About ten years ago, I had a minor epiphany while working on a system that used a standard client/service architecture. We were having "stability issues" with the back-end (trans: it was going down more often than a two dollar hooker). If the back-end service didn't responding, the GUI just hung; there was no indication for the end user that there was a problem - it just hung until it timed out (and because of the nature of the system, the timeout was relatively lengthy).

This caused a certain amount of consternation amongst our users (because they were losing money as a result), who would far prefer to be told that the system wasn't working than to have to wait for a timeout. So I got the GUI developers to add in a little bit of logic along the lines of:

  if the response received from the back-end service starts with the string "ERROR_MESSAGE"
  then parse and display the ensuing text to the user
  else continue as normal
We then knocked up a simple little service (using netcat, if I recall correctly) that squirted the contents of a text file back in response to any request, and echo >>'d the username supplied with the request into a text file.

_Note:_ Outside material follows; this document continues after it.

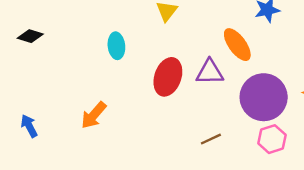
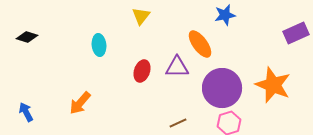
red ellipse: (168, 77) -> (142, 71), size x0.7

From then on, if the back-end service had a problem, we would redirect the load balancers to point to the mini-service so that any users would get a nice friendly error message (that we could edit/update) telling them that there was a problem.

When the outage was over and we'd confirmed everything was working properly again, we'd would simply re-point the load-balancers back to the actual service IPs/ports, grab the file with all the usernames and email/call them to let them know that the service was back up. (We had planned to build more logic into the GUI and add an "Alert me when the system is back up" button to the error dialog, which would cause the GUI to automatically/silently re-try every X minutes and alert the user with a pop-up when full seervice was restored but we sorted out the stability problems before we got a chance to implement that).

Maybe Dropbox should implement something similar so that, instead of being stuck at "connecting", users get an error message.

Worked throughout the weekend, avid Dropbox user, didn't know they had a problem up until now.

It is good they share it with all.

I completely disagree.


agree , give the story . what was the command in the script that failed. to error is human to blog honestly about it is a story I want to read. there is no room for fear in good content , show the true story.